** Provided passage **
-------------------------
Vonda McIntyre, Criticism, and Maybe a Bit More

If you follow science fiction, there’s a good chance you know that Vonda McIntyre recently passed, recently meaning this past April. Among many other things, she wrote Dream Snake, a far-reaching piece that won a Hugo and a Nebula. She wrote in the Star Trek universe. She was instrumental in Clarion and mentoring new writers. I’d like to say that I knew her and that I kept up with her closely, but I didn’t. That’s the thing about this field, it’s both very small and very large.

I did have one personal brush with her that I’m thinking about lately, though.

Over the past few days I’ve had email conversation with a couple newish writers of my recent past—both of which have included thoughts and questions about critique groups (or “work groups”) and talked about how those groups are either working for them or not. If you’ve read my views, you know that I take an oddly selfish approach toward participating in critique groups. Simplifying dramatically, my responses to one of these writers was: The critic group is always interesting—it’s nice to get some feedback, but, at some point, you have to do your own thing. At that point, the value of a critique group is that it can give you a deadline. If you’re able to create without it, though, then you may not need it.

The painful part of a work group is that it can be harsh. The problem in that light is that while every reader is right, some workshop critics can’t convey their angst over a story in a way that helps that writer (or worse, some critics don’t care to help the writer at all, but instead are trying to do other things). To be blunt, sometimes people in work groups just don’t know what they are doing.

The joyful parts, however, are those moments when a person provides a critique that helps you see the world in a different way.

On that note, here’s my Vonda McIntyre story:

# # # # #

I was a very new writer—unpublished at the time—and Vonda McIntyre was coming to a local convention I was to attend. For some sadistic reason, she had agreed to read some manuscripts and offer one-on-one feedback sessions. There may have been a small fee. I don’t recall. Starving for such an opportunity, I immediately signed up.

At the assigned time, I went to the assigned location.

The room was smallish for a conference room, probably held 30 people at capacity. I remember she was seated calmly behind a table. I want to say the skirt on the table was red, hanging down to give the idea of a barrier. I was nervous, but trying not to show it. Here I was, a total nobody, and there Vonda McIntyre was, most certainly not a nobody.

We exchanged brief pleasantries, but Vonda got to business quickly.

I can say she was complementary of the story—so, yeah, this is a tiny humblebrag. “Tiny” being the important word here. Because after that praise she pulled the manuscript out of her handbag and placed it on the table, turned around so I could read it. “The problem,” she said, “is that you’re writing too hard.”

Aside: I wish I could remember Vonda’s exact and actual words here, because they—in conjunction with a few other experiences at the time—changed me. I remember “writing too hard,” though. So I’m pretty sure they were in there.

I remember, my gaze going to the manuscript, and my heart crashing. It was cram full of mark-ups. I mean, it looked like she had murdered my work. But, as I focused on the page, I saw that wasn’t what she had done at all. Instead, she had done nothing but strike through words. Nothing. From page one to the end, she had simply taken out words, physically showed me how to write tight prose. Oh, sure, she’d added a word here or there, most connecting words to make things read right, but otherwise all she had done was strike through words I didn’t need.
-------------------------
** Excerpted data **

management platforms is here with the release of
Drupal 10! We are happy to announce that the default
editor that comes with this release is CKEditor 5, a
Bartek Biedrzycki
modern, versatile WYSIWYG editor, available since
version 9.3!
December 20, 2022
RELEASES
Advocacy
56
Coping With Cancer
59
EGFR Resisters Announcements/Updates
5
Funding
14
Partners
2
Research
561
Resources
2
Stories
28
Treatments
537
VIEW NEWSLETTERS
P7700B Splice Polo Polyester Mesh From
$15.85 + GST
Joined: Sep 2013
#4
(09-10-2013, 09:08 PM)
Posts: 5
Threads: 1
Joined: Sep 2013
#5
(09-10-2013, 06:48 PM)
-------------------------
** Problem to work on **
Decide whether each statement below agrees with the piece about Vonda McIntyre, answering yes or no and quoting the words of the piece that decide it.
(a) The one-on-one feedback session with McIntyre happened at a local convention.
(b) The writer had already been published when meeting McIntyre.
(c) McIntyre's marks on the manuscript mostly added new material to the story.

** The answer **
(a) Yes: "Vonda McIntyre was coming to a local convention I was to attend."
(b) No: "I was a very new writer—unpublished at the time"
(c) No: "she had done nothing but strike through words."